Martin Tomasko
Cassini is really the last, big, flagship-class mission—there’s infrared spectrometers, there’s infrared cameras, there’s visible cameras, there’s ultraviolet spectrometers, ultraviolet cameras. Whatever part of the spectrum, there’s some physical phenomenon going on inside of the system. Even if you haven’t thought of it in advance, you’ve got everything there you could ask for to measure that phenomenon analytically and to understand it.
The trend now is no more big flagship missions; they’re too expensive. We can’t afford that. So we’re going to have now more focused missions. But if they’re all short and sweet and different, the effect is, you’re going to drive more and more of the groups that do this kind of work out of business.
There’s 300 scientists working on Cassini, and that’s wonderful. But when Cassini comes to an end that’s the last of those missions, and you’d better be interested in Mars, which cheaper to get to, and closer, and we’ve got sort of a continuing program. If you’re interested in the outer solar system, you’re in trouble.
The fact that it was an international mission meant that it could do things that no single country can do by itself. It was really the best of both worlds. It was scientifically robust, and it was financially robust. It had good reasons for continuing, and it was very sophisticated and could do good science.

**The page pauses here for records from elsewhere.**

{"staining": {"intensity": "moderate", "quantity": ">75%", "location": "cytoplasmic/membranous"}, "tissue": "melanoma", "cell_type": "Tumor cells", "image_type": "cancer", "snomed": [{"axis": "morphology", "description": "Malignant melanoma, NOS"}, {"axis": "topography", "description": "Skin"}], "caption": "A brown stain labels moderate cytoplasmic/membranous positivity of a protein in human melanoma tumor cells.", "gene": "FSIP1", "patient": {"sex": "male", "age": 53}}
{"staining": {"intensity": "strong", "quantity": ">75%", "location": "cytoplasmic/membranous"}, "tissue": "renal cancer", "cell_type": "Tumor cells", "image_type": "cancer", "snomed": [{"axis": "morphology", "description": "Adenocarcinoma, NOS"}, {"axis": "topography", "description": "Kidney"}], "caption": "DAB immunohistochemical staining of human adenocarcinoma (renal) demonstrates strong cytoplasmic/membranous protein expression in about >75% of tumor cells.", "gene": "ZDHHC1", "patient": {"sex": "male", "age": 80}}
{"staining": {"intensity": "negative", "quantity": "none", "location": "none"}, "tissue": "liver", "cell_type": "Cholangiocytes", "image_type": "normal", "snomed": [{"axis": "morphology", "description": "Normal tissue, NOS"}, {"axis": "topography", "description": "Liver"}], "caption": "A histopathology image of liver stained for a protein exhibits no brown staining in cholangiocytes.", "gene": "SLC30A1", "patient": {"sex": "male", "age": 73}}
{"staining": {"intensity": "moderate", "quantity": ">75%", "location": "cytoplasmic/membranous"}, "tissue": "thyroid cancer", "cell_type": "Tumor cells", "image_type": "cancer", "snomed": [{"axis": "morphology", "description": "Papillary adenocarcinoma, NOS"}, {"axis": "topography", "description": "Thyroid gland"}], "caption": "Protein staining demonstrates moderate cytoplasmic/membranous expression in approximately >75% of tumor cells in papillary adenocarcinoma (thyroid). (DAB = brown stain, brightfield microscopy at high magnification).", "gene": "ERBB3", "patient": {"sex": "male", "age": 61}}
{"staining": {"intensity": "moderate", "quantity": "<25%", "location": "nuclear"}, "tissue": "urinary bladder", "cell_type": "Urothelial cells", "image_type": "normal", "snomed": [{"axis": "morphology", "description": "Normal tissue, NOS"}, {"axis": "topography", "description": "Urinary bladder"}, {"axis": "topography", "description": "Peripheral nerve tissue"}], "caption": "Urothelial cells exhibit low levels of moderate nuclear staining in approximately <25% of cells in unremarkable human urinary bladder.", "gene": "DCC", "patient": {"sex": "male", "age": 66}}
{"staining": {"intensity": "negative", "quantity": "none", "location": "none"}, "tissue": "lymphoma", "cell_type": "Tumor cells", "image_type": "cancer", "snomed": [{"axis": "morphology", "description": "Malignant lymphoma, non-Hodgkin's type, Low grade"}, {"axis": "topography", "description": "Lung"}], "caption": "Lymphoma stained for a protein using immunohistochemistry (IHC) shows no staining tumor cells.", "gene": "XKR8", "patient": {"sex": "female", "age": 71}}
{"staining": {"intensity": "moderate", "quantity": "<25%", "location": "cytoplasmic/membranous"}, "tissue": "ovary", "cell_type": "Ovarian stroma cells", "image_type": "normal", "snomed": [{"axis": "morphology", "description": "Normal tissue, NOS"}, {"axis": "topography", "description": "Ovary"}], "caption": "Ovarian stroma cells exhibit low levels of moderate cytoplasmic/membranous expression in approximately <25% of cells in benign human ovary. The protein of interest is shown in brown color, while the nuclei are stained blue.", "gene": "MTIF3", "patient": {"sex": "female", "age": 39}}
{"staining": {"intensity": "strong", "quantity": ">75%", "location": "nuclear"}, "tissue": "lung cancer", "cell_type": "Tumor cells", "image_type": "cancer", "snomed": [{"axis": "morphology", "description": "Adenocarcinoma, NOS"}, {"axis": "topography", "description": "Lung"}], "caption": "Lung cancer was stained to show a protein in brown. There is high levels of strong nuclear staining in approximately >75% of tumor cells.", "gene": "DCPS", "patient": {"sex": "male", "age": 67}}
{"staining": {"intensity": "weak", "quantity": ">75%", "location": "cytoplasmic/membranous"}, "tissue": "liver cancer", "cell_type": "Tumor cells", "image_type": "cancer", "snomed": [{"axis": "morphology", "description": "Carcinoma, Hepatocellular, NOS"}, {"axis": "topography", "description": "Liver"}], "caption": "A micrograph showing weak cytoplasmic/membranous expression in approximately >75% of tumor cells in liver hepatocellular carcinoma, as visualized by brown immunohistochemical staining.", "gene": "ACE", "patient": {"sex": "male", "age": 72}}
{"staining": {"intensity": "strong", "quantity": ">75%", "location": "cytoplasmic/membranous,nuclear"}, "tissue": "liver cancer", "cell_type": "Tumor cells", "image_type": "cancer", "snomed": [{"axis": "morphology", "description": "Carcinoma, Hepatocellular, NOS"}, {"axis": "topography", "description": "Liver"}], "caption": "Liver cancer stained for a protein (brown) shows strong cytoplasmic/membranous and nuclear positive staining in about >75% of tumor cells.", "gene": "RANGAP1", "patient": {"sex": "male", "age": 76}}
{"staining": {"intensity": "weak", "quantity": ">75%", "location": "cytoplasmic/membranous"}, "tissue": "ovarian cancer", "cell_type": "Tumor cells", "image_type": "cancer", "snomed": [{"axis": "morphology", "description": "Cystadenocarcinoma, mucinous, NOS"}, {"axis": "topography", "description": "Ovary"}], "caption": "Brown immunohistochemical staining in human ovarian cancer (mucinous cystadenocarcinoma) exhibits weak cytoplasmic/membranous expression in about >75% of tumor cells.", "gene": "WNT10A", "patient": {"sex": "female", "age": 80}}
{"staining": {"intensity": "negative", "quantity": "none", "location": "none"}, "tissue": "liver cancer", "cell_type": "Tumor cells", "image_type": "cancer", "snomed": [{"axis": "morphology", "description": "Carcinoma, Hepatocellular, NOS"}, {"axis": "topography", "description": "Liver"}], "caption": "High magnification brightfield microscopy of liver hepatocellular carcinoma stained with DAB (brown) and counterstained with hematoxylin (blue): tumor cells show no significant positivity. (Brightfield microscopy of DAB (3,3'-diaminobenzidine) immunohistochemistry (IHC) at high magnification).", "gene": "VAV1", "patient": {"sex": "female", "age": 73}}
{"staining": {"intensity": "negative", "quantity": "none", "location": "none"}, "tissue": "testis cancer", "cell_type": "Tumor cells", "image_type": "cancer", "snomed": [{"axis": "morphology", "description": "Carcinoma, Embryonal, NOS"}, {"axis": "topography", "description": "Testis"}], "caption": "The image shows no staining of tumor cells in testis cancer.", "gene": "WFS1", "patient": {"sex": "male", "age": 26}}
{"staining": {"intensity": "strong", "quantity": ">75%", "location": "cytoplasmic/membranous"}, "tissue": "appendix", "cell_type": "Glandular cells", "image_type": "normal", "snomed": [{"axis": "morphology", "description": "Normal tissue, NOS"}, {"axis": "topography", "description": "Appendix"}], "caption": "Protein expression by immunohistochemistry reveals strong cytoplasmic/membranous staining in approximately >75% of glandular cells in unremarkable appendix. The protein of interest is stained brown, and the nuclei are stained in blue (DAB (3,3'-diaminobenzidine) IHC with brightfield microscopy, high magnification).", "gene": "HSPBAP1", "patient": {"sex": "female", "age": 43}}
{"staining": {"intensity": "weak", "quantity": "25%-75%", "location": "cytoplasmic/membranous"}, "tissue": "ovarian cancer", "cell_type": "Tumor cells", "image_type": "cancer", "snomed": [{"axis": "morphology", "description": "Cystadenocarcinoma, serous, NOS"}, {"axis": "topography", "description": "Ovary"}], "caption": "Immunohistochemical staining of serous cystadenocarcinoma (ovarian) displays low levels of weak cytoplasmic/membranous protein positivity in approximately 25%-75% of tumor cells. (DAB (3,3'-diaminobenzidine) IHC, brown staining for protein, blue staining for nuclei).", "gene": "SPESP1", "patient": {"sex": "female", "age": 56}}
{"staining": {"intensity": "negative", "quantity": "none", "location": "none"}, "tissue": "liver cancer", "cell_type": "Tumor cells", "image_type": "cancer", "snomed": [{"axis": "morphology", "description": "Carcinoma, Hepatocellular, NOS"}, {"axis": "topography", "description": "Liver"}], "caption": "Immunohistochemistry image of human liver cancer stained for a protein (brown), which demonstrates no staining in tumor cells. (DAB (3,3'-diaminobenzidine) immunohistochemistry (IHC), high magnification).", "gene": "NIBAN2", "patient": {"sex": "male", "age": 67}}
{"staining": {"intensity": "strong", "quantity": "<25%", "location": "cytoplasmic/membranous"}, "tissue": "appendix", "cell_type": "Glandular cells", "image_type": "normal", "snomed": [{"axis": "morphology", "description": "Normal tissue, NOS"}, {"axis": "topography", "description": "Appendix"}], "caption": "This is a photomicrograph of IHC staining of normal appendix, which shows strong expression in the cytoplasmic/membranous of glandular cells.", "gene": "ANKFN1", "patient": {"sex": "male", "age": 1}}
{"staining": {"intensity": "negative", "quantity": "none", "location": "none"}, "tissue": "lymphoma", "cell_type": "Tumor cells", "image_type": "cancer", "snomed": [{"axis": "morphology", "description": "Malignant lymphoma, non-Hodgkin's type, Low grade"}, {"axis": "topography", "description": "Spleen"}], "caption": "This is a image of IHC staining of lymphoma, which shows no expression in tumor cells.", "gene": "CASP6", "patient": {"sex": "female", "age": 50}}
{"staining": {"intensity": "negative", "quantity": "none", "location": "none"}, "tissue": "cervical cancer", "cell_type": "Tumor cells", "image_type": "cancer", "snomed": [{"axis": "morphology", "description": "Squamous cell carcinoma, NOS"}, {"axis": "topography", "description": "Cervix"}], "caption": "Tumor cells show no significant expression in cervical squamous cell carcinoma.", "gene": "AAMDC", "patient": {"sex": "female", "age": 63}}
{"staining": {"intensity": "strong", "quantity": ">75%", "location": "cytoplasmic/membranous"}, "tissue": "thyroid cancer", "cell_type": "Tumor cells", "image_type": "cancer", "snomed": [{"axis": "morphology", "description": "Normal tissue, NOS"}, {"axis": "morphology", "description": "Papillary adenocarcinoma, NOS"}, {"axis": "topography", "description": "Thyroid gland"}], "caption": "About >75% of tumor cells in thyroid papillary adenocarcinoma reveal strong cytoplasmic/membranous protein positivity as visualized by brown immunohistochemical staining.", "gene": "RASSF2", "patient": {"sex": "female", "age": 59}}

The best future for space science would be if the Japanese, the Chinese, the Americans, the Europeans all threw in together and flew joint missions. The joint missions would be really good ones, and everybody would want to keep it going because they’ve got all these international collaborations going.
Dale Cruikshank
The Europeans are doing more and more. There are collaborations with the Europeans in progress and some that are of course planned for the future. There are a lot of people coming into this field. A lot of young women are coming into space science, which is changing the demographics in a favorable way. There is no shortage of really exciting programs and projects and problems to work on. I think it’s an extremely exciting future. We’ve accomplished an immense amount, but we can certainly see the directions to further deepen exploration; more exciting science without end.